Abdominopelvic computed tomography (CT) of 78 patients with scrub typhus were evaluated by two readers. The presence of gallbladder wall thickening, arterial inhomogeneous enhancement of the liver, periportal edema, splenic infarction, hepatomegaly, splenomegaly, ascites, pleural effusion, and sites of lymphadenopathy were evaluated. Patients were divided into four clinical subgroups according to laboratory findings. Association between imaging findings and subgroups was analyzed by Chi squared test or Fisher's exact test.

RESULTS

The most common CT finding was hepatomegaly (74.4%), followed by splenomegaly (66.7%). The majority of patients had at least three areas of abdominopelvic lymphadenopathy (71.8%). Pelvic lymphadenopathy was most commonly seen when eschar was found in the ipsilateral lower extremity (left, n = 5/7; right, n = 8/13). Significant association between hepatic dysfunction and perigastric lymphadenopathy was documented (p = 0.03).

CONCLUSION

Scrub typhus has a spectrum of variable clinical and radiological findings mimicking those of acute hepatitis.
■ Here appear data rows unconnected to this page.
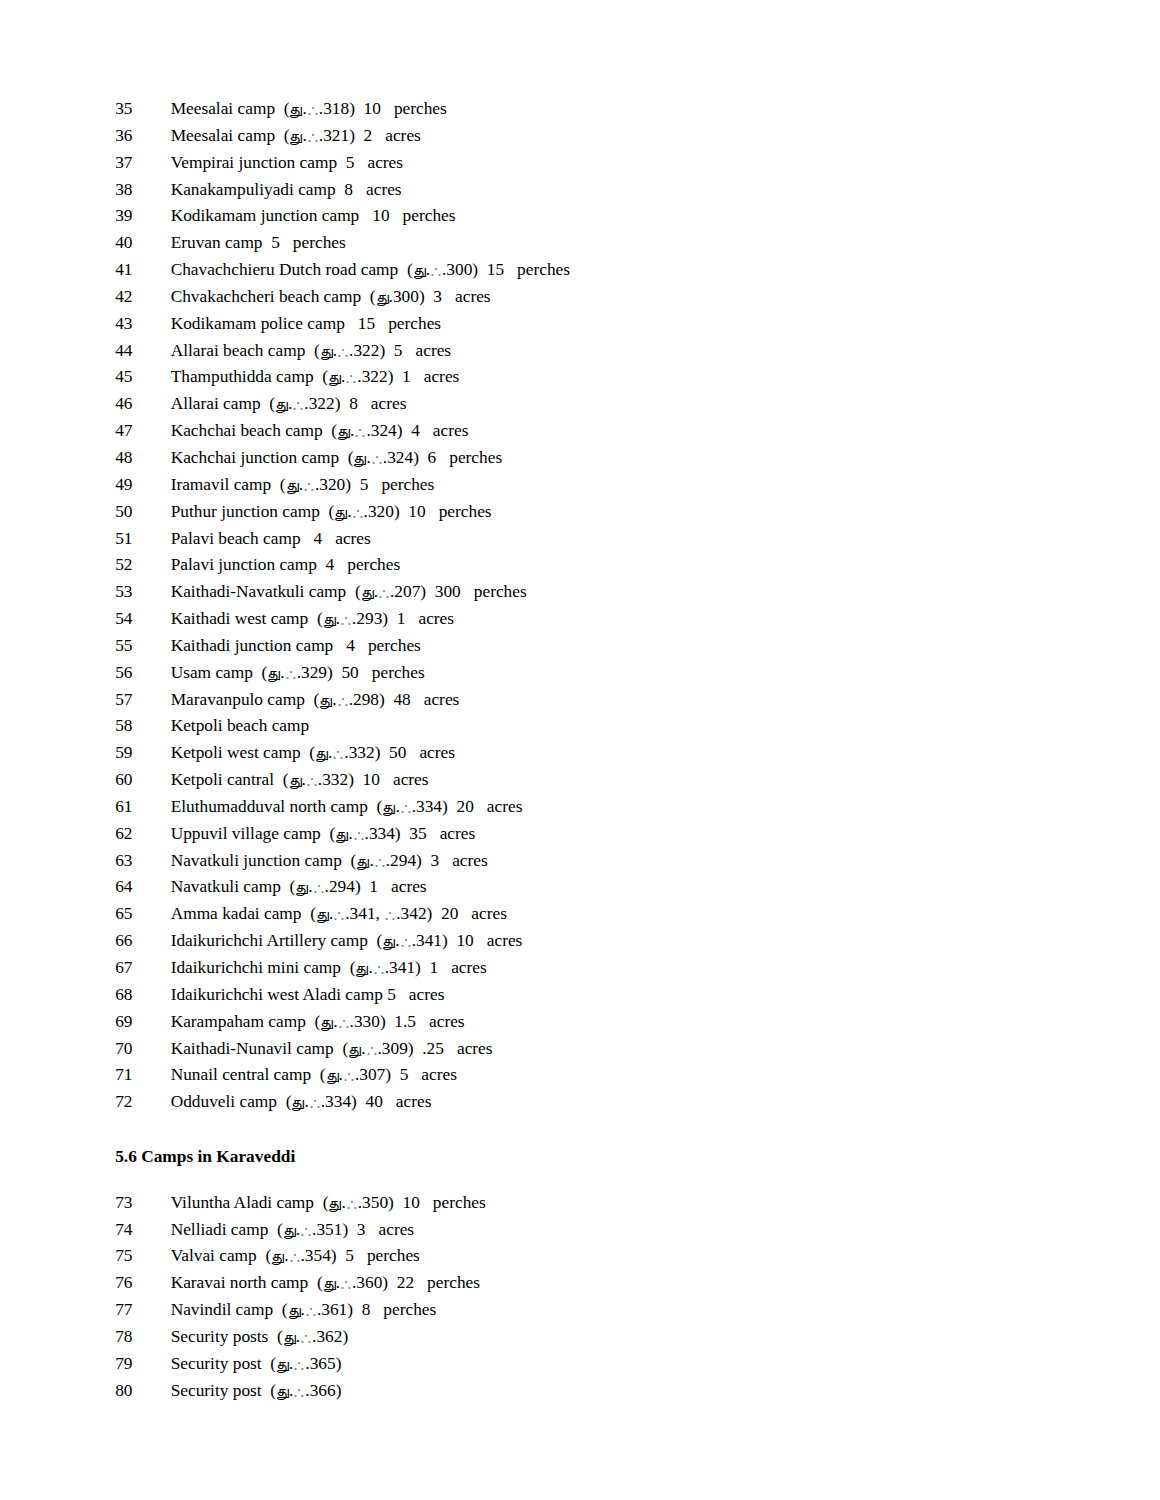| 35 | Meesalai camp (து.∴.318) 10 perches |
| 36 | Meesalai camp (து.∴.321) 2 acres |
| 37 | Vempirai junction camp 5 acres |
| 38 | Kanakampuliyadi camp 8 acres |
| 39 | Kodikamam junction camp 10 perches |
| 40 | Eruvan camp 5 perches |
| 41 | Chavachchieru Dutch road camp (து.∴.300) 15 perches |
| 42 | Chvakachcheri beach camp (து.300) 3 acres |
| 43 | Kodikamam police camp 15 perches |
| 44 | Allarai beach camp (து.∴.322) 5 acres |
| 45 | Thamputhidda camp (து.∴.322) 1 acres |
| 46 | Allarai camp (து.∴.322) 8 acres |
| 47 | Kachchai beach camp (து.∴.324) 4 acres |
| 48 | Kachchai junction camp (து.∴.324) 6 perches |
| 49 | Iramavil camp (து.∴.320) 5 perches |
| 50 | Puthur junction camp (து.∴.320) 10 perches |
| 51 | Palavi beach camp 4 acres |
| 52 | Palavi junction camp 4 perches |
| 53 | Kaithadi-Navatkuli camp (து.∴.207) 300 perches |
| 54 | Kaithadi west camp (து.∴.293) 1 acres |
| 55 | Kaithadi junction camp 4 perches |
| 56 | Usam camp (து.∴.329) 50 perches |
| 57 | Maravanpulo camp (து.∴.298) 48 acres |
| 58 | Ketpoli beach camp |
| 59 | Ketpoli west camp (து.∴.332) 50 acres |
| 60 | Ketpoli cantral (து.∴.332) 10 acres |
| 61 | Eluthumadduval north camp (து.∴.334) 20 acres |
| 62 | Uppuvil village camp (து.∴.334) 35 acres |
| 63 | Navatkuli junction camp (து.∴.294) 3 acres |
| 64 | Navatkuli camp (து.∴.294) 1 acres |
| 65 | Amma kadai camp (து.∴.341, ∴.342) 20 acres |
| 66 | Idaikurichchi Artillery camp (து.∴.341) 10 acres |
| 67 | Idaikurichchi mini camp (து.∴.341) 1 acres |
| 68 | Idaikurichchi west Aladi camp 5 acres |
| 69 | Karampaham camp (து.∴.330) 1.5 acres |
| 70 | Kaithadi-Nunavil camp (து.∴.309) .25 acres |
| 71 | Nunail central camp (து.∴.307) 5 acres |
| 72 | Odduveli camp (து.∴.334) 40 acres |
5.6 Camps in Karaveddi
| 73 | Viluntha Aladi camp (து.∴.350) 10 perches |
| 74 | Nelliadi camp (து.∴.351) 3 acres |
| 75 | Valvai camp (து.∴.354) 5 perches |
| 76 | Karavai north camp (து.∴.360) 22 perches |
| 77 | Navindil camp (து.∴.361) 8 perches |
| 78 | Security posts (து.∴.362) |
| 79 | Security post (து.∴.365) |
| 80 | Security post (து.∴.366) |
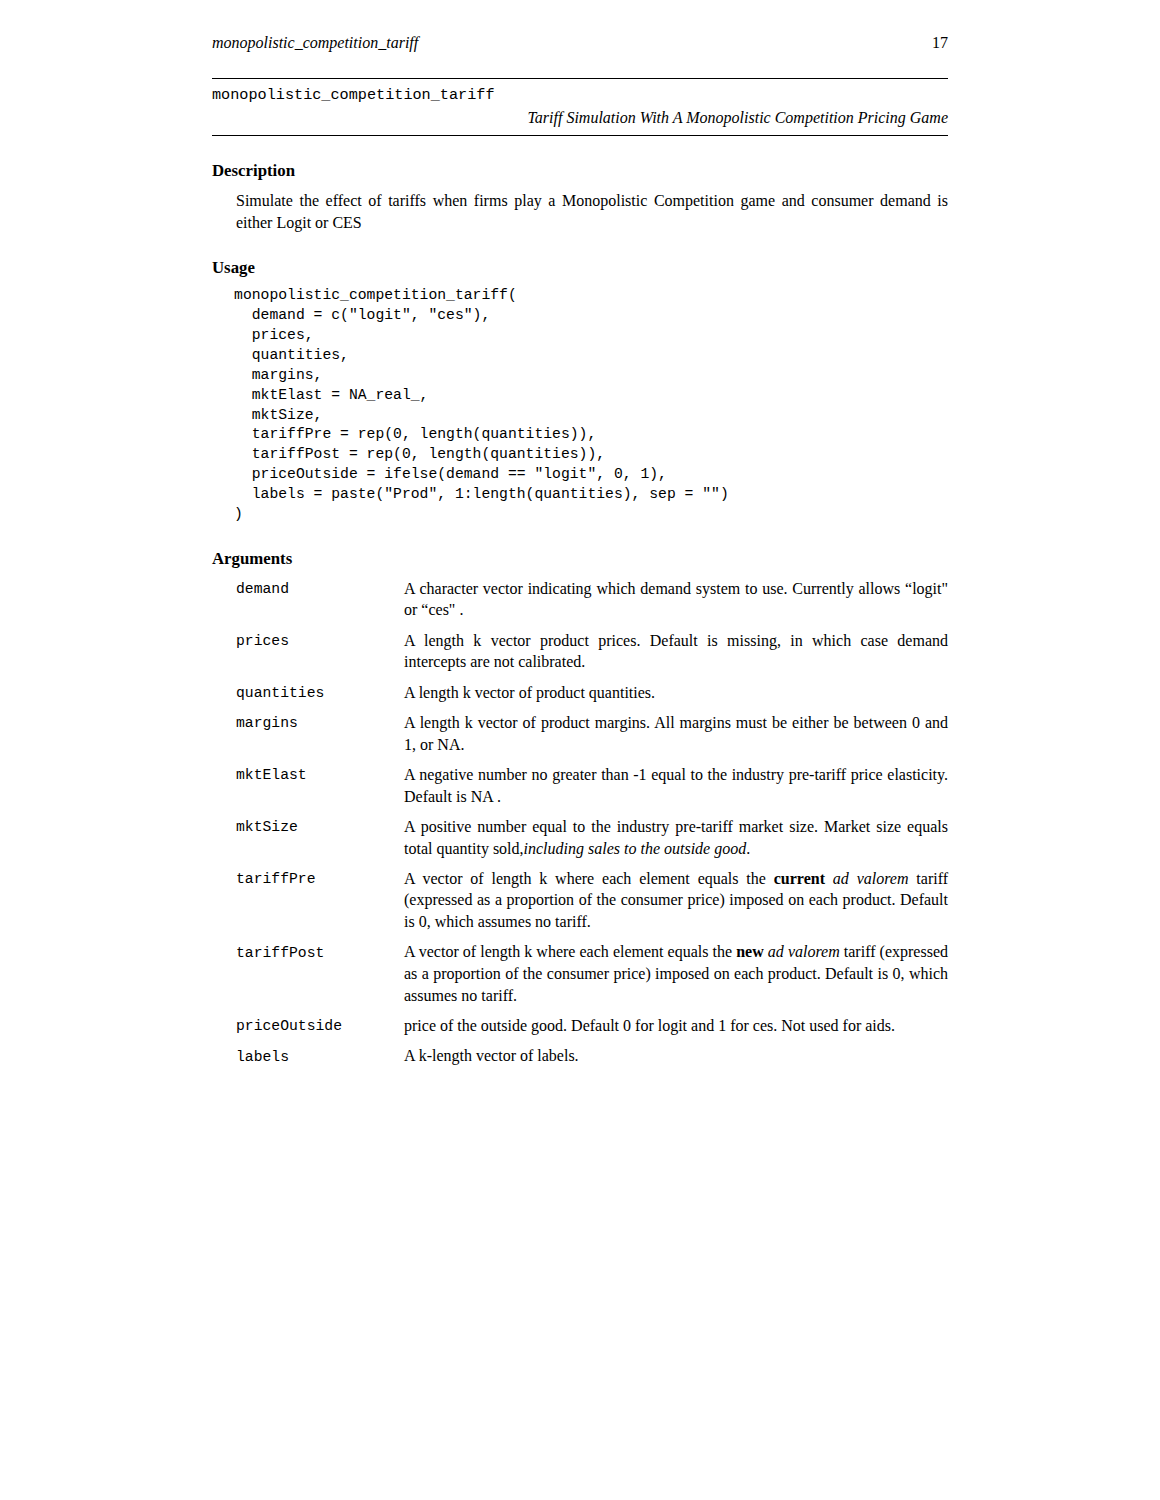monopolistic_competition_tariff 17
monopolistic_competition_tariff
Tariff Simulation With A Monopolistic Competition Pricing Game
Description
Simulate the effect of tariffs when firms play a Monopolistic Competition game and consumer demand is either Logit or CES
Usage
monopolistic_competition_tariff(
  demand = c("logit", "ces"),
  prices,
  quantities,
  margins,
  mktElast = NA_real_,
  mktSize,
  tariffPre = rep(0, length(quantities)),
  tariffPost = rep(0, length(quantities)),
  priceOutside = ifelse(demand == "logit", 0, 1),
  labels = paste("Prod", 1:length(quantities), sep = "")
)
Arguments
demand
A character vector indicating which demand system to use. Currently allows “logit" or “ces" .
prices
A length k vector product prices. Default is missing, in which case demand intercepts are not calibrated.
quantities
A length k vector of product quantities.
margins
A length k vector of product margins. All margins must be either be between 0 and 1, or NA.
mktElast
A negative number no greater than -1 equal to the industry pre-tariff price elasticity. Default is NA .
mktSize
A positive number equal to the industry pre-tariff market size. Market size equals total quantity sold,including sales to the outside good.
tariffPre
A vector of length k where each element equals the current ad valorem tariff (expressed as a proportion of the consumer price) imposed on each product. Default is 0, which assumes no tariff.
tariffPost
A vector of length k where each element equals the new ad valorem tariff (expressed as a proportion of the consumer price) imposed on each product. Default is 0, which assumes no tariff.
priceOutside
price of the outside good. Default 0 for logit and 1 for ces. Not used for aids.
labels
A k-length vector of labels.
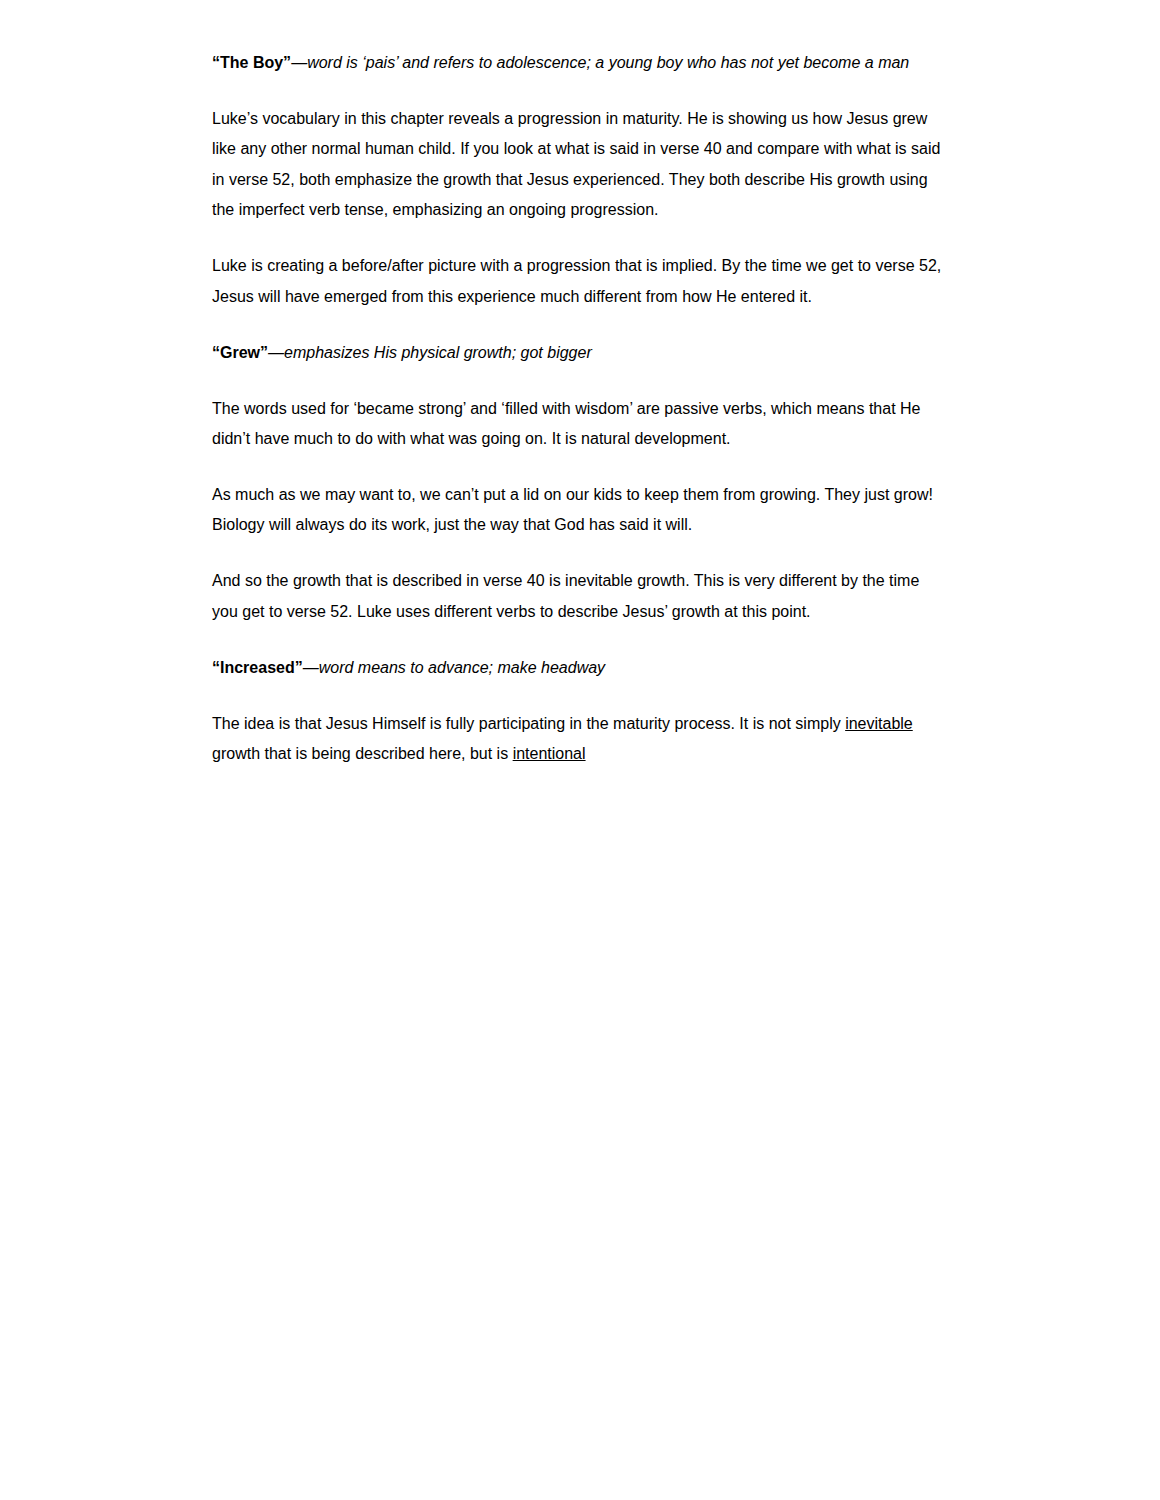“The Boy”—word is ‘pais’ and refers to adolescence; a young boy who has not yet become a man
Luke’s vocabulary in this chapter reveals a progression in maturity. He is showing us how Jesus grew like any other normal human child. If you look at what is said in verse 40 and compare with what is said in verse 52, both emphasize the growth that Jesus experienced. They both describe His growth using the imperfect verb tense, emphasizing an ongoing progression.
Luke is creating a before/after picture with a progression that is implied. By the time we get to verse 52, Jesus will have emerged from this experience much different from how He entered it.
“Grew”—emphasizes His physical growth; got bigger
The words used for ‘became strong’ and ‘filled with wisdom’ are passive verbs, which means that He didn’t have much to do with what was going on. It is natural development.
As much as we may want to, we can’t put a lid on our kids to keep them from growing. They just grow! Biology will always do its work, just the way that God has said it will.
And so the growth that is described in verse 40 is inevitable growth. This is very different by the time you get to verse 52. Luke uses different verbs to describe Jesus’ growth at this point.
“Increased”—word means to advance; make headway
The idea is that Jesus Himself is fully participating in the maturity process. It is not simply inevitable growth that is being described here, but is intentional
Diffuse abdominopelvic lymphadenopathy involving the retroperitoneum and pelvic area may aid in early diagnosis of scrub typhus. Perigastric lymphadenopathy could be a sign of severe scrub typhus combined with hepatic dysfunction.

摘要

目的

描述恙虫病腹部盆腔受累的临床及影像学表现。

材料与方法

两名阅片者对78例恙虫病患者的腹部盆腔计算机断层扫描(CT)进行评估。评估胆囊壁增厚、肝脏动脉期不均匀强化、肝门周围水肿、脾梗死、肝肿大、脾肿大、腹水、胸腔积液及淋巴结肿大部位。根据实验室检查结果将患者分为四个临床亚组。采用卡方检验或Fisher精确检验分析影像学表现与亚组之间的关联。

结果

最常见的CT表现为肝肿大(74.4%),其次是脾肿大(66.7%)。大多数患者至少有三个腹部盆腔淋巴结肿大区域(71.8%)。当同侧下肢发现焦痂时,盆腔淋巴结肿大最为常见(左侧,n = 5/7;右侧,n = 8/13)。肝功能障碍与胃周淋巴结肿大之间存在显著关联(p = 0.03)。

结论

恙虫病具有一系列可变的临床和影像学表现,可模仿急性肝炎。累及腹膜后和盆腔区域的弥漫性腹部盆腔淋巴结肿大可能有助于恙虫病的早期诊断。胃周淋巴结肿大可能是重症恙虫病合并肝功能障碍的一个征象。